==== Input material
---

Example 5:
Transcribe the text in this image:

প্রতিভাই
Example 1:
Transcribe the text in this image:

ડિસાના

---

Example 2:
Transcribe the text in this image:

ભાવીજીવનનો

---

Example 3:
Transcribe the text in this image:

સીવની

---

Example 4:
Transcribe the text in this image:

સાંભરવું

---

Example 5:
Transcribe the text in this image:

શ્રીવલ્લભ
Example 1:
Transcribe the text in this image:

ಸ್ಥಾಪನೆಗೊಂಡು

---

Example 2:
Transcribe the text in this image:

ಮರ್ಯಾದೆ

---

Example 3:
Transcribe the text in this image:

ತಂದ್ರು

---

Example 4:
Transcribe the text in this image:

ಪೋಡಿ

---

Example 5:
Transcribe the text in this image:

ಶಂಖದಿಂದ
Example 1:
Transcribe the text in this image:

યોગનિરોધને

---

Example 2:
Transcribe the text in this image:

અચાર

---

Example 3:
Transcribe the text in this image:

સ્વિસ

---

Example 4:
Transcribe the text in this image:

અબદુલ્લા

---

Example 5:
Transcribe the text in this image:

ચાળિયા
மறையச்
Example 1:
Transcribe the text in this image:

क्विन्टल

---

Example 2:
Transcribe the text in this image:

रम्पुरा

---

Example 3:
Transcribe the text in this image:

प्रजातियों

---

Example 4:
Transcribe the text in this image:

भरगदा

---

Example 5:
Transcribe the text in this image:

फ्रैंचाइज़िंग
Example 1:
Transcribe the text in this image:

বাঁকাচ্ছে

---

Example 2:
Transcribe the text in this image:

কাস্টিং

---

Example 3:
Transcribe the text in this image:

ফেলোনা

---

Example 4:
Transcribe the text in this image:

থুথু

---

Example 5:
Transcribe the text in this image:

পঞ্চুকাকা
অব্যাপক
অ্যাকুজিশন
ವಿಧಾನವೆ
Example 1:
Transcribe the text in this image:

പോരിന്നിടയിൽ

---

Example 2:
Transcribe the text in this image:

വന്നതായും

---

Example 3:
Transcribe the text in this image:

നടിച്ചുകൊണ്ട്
========
- [Exercise objective]: Give the material again, complete and unaltered.

- [Answer space]:
---

Example 5:
Transcribe the text in this image:

প্রতিভাই
Example 1:
Transcribe the text in this image:

ડિસાના

---

Example 2:
Transcribe the text in this image:

ભાવીજીવનનો

---

Example 3:
Transcribe the text in this image:

સીવની

---

Example 4:
Transcribe the text in this image:

સાંભરવું

---

Example 5:
Transcribe the text in this image:

શ્રીવલ્લભ
Example 1:
Transcribe the text in this image:

ಸ್ಥಾಪನೆಗೊಂಡು

---

Example 2:
Transcribe the text in this image:

ಮರ್ಯಾದೆ

---

Example 3:
Transcribe the text in this image:

ತಂದ್ರು

---

Example 4:
Transcribe the text in this image:

ಪೋಡಿ

---

Example 5:
Transcribe the text in this image:

ಶಂಖದಿಂದ
Example 1:
Transcribe the text in this image:

યોગનિરોધને

---

Example 2:
Transcribe the text in this image:

અચાર

---

Example 3:
Transcribe the text in this image:

સ્વિસ

---

Example 4:
Transcribe the text in this image:

અબદુલ્લા

---

Example 5:
Transcribe the text in this image:

ચાળિયા
மறையச்
Example 1:
Transcribe the text in this image:

क्विन्टल

---

Example 2:
Transcribe the text in this image:

रम्पुरा

---

Example 3:
Transcribe the text in this image:

प्रजातियों

---

Example 4:
Transcribe the text in this image:

भरगदा

---

Example 5:
Transcribe the text in this image:

फ्रैंचाइज़िंग
Example 1:
Transcribe the text in this image:

বাঁকাচ্ছে

---

Example 2:
Transcribe the text in this image:

কাস্টিং

---

Example 3:
Transcribe the text in this image:

ফেলোনা

---

Example 4:
Transcribe the text in this image:

থুথু

---

Example 5:
Transcribe the text in this image:

পঞ্চুকাকা
অব্যাপক
অ্যাকুজিশন
ವಿಧಾನವೆ
Example 1:
Transcribe the text in this image:

പോരിന്നിടയിൽ

---

Example 2:
Transcribe the text in this image:

വന്നതായും

---

Example 3:
Transcribe the text in this image:

നടിച്ചുകൊണ്ട്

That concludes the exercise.